A défaut d’être présent dans l’espace public, livré à l’anarchie et à la violence des manifestants, autrement que par des cordons de policiers, l’Etat est maître d’un espace d’expression où ses représentants peuvent communiquer à volonté leurs messages: ce sont les médias lourds, la télévision.
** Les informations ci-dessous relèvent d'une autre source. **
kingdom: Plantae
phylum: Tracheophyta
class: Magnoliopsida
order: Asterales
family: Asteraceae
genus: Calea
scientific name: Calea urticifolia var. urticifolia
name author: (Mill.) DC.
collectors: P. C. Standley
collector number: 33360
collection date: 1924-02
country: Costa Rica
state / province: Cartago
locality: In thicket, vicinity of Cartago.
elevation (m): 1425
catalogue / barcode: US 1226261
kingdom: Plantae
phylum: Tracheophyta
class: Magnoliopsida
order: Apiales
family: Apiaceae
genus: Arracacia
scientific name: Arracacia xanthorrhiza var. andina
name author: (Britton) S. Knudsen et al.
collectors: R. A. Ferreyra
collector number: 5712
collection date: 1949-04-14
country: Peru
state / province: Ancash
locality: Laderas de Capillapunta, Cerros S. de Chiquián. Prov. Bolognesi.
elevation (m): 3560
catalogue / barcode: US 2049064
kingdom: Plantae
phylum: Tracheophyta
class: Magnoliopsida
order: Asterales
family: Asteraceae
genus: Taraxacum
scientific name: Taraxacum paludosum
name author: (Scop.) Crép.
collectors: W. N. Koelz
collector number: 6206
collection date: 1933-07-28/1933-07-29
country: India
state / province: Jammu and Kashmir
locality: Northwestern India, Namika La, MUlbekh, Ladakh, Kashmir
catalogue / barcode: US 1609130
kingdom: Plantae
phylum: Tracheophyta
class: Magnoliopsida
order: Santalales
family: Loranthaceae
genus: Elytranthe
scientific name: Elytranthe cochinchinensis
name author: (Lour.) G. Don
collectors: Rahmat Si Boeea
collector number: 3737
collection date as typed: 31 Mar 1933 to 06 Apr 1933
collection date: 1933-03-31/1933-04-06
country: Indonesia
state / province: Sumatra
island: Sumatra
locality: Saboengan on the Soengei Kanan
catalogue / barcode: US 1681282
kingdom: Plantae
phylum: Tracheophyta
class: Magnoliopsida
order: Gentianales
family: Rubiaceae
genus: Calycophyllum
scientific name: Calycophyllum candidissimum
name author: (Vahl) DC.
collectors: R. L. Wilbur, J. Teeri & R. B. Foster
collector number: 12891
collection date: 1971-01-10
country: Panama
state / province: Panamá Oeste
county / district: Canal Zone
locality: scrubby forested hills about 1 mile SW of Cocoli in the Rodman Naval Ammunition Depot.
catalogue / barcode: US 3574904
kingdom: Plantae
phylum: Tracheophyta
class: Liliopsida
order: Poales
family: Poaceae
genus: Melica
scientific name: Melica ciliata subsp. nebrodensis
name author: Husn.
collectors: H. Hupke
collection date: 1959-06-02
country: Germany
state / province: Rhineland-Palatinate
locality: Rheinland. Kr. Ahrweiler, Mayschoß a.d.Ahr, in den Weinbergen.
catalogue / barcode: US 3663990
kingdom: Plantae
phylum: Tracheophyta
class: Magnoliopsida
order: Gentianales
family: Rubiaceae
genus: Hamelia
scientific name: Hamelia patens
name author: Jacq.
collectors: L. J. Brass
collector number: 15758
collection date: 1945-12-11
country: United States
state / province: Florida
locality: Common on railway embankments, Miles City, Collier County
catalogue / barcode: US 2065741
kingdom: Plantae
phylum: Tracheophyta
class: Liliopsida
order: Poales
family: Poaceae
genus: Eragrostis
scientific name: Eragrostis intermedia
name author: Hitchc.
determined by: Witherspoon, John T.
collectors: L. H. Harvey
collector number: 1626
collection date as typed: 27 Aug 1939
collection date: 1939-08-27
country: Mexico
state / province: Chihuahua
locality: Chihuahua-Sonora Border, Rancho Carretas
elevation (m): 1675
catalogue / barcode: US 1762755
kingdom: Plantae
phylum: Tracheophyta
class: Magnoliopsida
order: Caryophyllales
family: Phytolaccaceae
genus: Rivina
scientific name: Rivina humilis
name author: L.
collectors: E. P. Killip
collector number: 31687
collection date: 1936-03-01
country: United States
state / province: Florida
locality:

Or, cet espace n’a pas été utilisé, à deux exceptions près. Benbada, le ministre du Commerce, qui a expliqué, dans un langage que seuls les économistes peuvent comprendre, et dans un décor de bureaucratie, l’annulation prochaine de la hausse des denrées alimentaires incriminée.

LG Algérie

Ensuite Djiar, le ministre de la Jeunesse et des Sports, qui est apparu seul à l’écran – dans un stade vide censé montrer les réalisations d’infrastructures accomplies – pour expliquer, dans un langage plus accessible que son prédécesseur, l’absurdité des jeunes à recourir à la violence «alors qu’il existe des moyens pacifiques pour exprimer leur colère» tout en mettant en garde contre les récupérations et les manipulations étrangères.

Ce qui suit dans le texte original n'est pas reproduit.